Best Dating Shows Of The Last Decade: Where Are They Now?

The moment someone falls in love is about as real as TV can get. Spectators become emotionally invested very easily in people’s journeys to find love, which is perhaps unsurprisingly why the trope is used so often. Almost every dating show of the last ten years has found popularity due to the fact that viewers can relate. Either that or the fact that two people who don’t click have the potential for eye-watering cringe or belly laughs. Either way, both outcomes are solid gold to the viewers. 

Modern media has answered the call of the masses for dating shows, and they’ve gone in some truly strange directions over the last decade. A few shows have stood the test of time, while many have barely survived a season. But what is it that makes the most successful dating shows so, well, successful? 

The Exceptions To The Rules

We can’t write this without mentioning one of the most successful dating shows, which also totally betrays the idea that genuine believability is always key to succeeding with an audience: Love Island. This show, despite being totally bizarre in the environment it sets up for its participants, still manages to win over millions of viewers every season. 

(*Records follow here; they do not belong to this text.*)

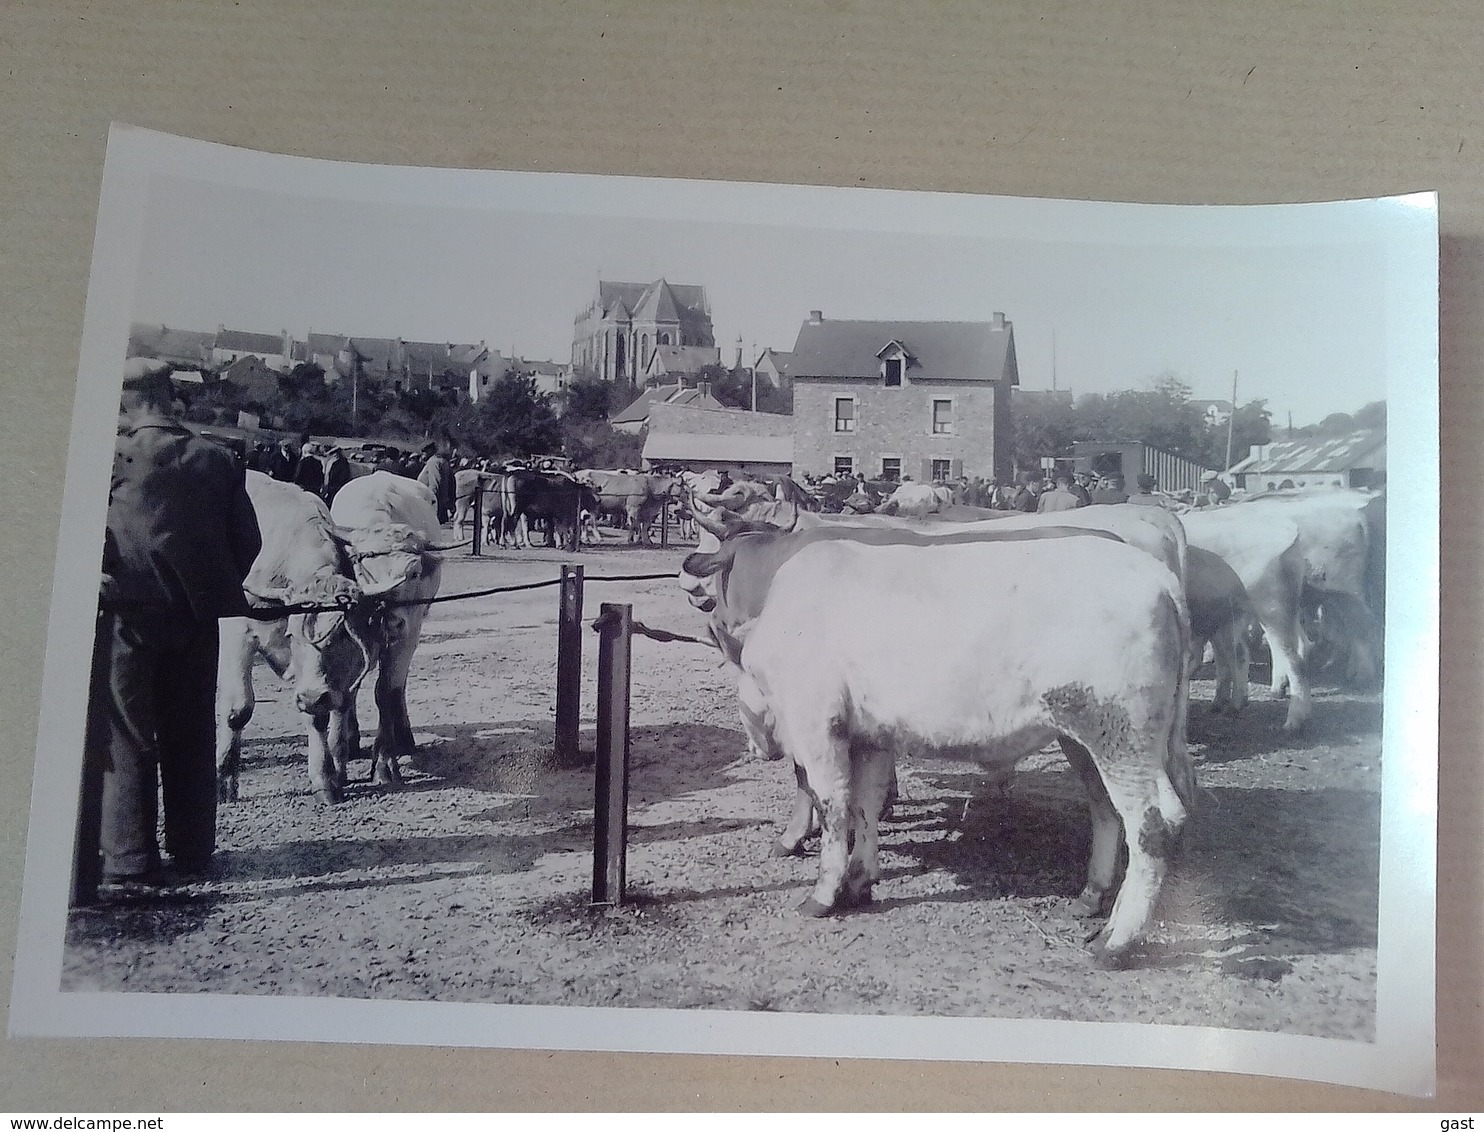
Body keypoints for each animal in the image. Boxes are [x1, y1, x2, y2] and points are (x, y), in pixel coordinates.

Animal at [335, 468, 445, 789]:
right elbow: (350, 688)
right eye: (361, 570)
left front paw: (384, 762)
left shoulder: (408, 634)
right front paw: (349, 742)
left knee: (399, 686)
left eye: (415, 572)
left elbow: (385, 690)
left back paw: (404, 736)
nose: (391, 621)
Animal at [742, 537, 1193, 967]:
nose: (755, 747)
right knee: (1111, 809)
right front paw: (859, 881)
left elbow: (833, 806)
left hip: (1117, 727)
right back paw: (1092, 902)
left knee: (1151, 825)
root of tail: (1157, 576)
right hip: (1095, 738)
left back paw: (1115, 945)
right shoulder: (871, 736)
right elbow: (865, 806)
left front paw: (823, 895)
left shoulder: (815, 720)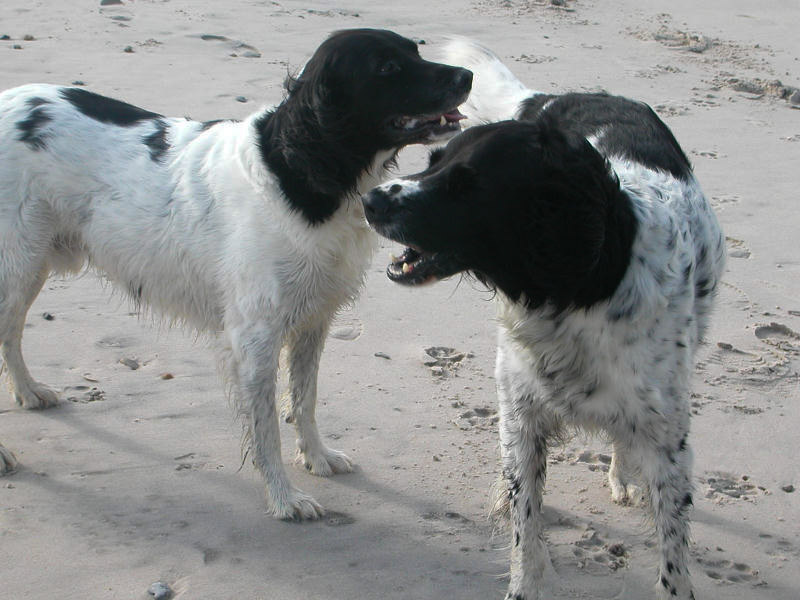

Originally aired as a celebrity show way back in 2005, Love Island was revived as a dating show in 2015, and has run ever since. Impressively, since its return, there have been numerous international iterations that have followed suit all with the intention of capitalizing on some of the UK show’s success. For example, there’s a prolific US version that appears to be faring well when compared to the many other reality TV shows currently on air, stateside.

For the unacquainted, all we can say is that you ought to find a stream to witness the spectacle for yourself. The show has gained fans all over the world, and numerous spin-offs, but watching the UK original is a great introduction and available in most countries. As this handy guide from ExpressVPN highlights, Love Island is particularly popular in European territories like Spain, France and Italy, but also in Canada and Australia.

The breadth alone of the places you can stream this show is a testament to the ubiquity of its intoxicating style of entertainment. The US spin-off being barely any different in structure speaks to the success the original has had in being so relatable, yet entertaining. However, we’ll let you be the judge when you watch for yourself!  

A combination of holiday romance, gamification, and isolation are the major differentiators. The villa is totally removed from reality, yet watching the contestants try and find love (and a $50,000 cash prize for the winning couple) still feels like a highly immersive viewing experience.

Without seeing it, you might not understand how Love Island is able to be so watchable; at times, able to produce moments of real romance, followed by shambolic flirting. Only a handful of couples have ever made it to marriage, or kids, after the show – not that anyone seems to mind. 

Going Too Far 

Producers are constantly trying to find a balance between the obscure and the entertaining when it comes to dating shows and often miss the mark. ‘Farmer Wants A Wife’ is an example. The single, attractive farmer would date various contestants, while also putting them through their paces on the farm itself. 

Judging by the show’s cancellation, it seemed that there was a very fine line between the genuine moments that a dating show needs to be watchable, and what becomes feels too manufactured or, downright strange.

‘Dating in the Dark’, ‘Dating Naked’, or the critically-panned ‘I Want To Marry Harry’ (currently boasting a 3.9/10 on IMDB) were other concepts that hinged on the idea that, so long as someone was somewhat attracted to someone else on-screen, the circumstances simply didn’t matter to the audience. 

None of these shows exist now, but you can find old clips all over YouTube, proving it a major misjudgement on the producers’ part, in figuring out what we love about dating shows.  

The Perfect Ratio

When presented in a certain way, even the more bizarre concepts can thrive. ‘Naked Attraction’, not far removed from the flop that was ‘Naked Dating’, framed their show in a more scientific and psychological context, making the absurdity feel less cheap to the audience. 

After all, trash TV always pulls in a few viewers, but rarely maintains a loyal fanbase – or builds more concrete characterization of contestants, in the same way as a ‘classier’ style of dating show can.   

There’s another success metric we can consider, too. Slots Up conducted a 2021 study, which found only 11 of the 13 current US dating shows had a 1.2% to 75% success rate, with ‘90 Day Fiancee’ topping the list. In the UK, ‘Married At First Sight’ boasts similarly high success rates for relationships. These shows run for numerous seasons, typically by being unique enough to be interesting, but believable and genuine enough to relate to. 

Dating shows prove to u that no matter who you are, or how conventionally attractive you might be, love is a strange and elusive thing. They exist to entertain, naturally even the most bizarre ones manage to find a way to, but it seems that success really comes down to being able to find something real underneath what can be layers of production value and editing. 

One thing is for sure if you can find love in a pitch-black room, working on a farm, meeting strangers without clothes on, or in an isolated villa full of cameras in Majorca – you really can find it anywhere.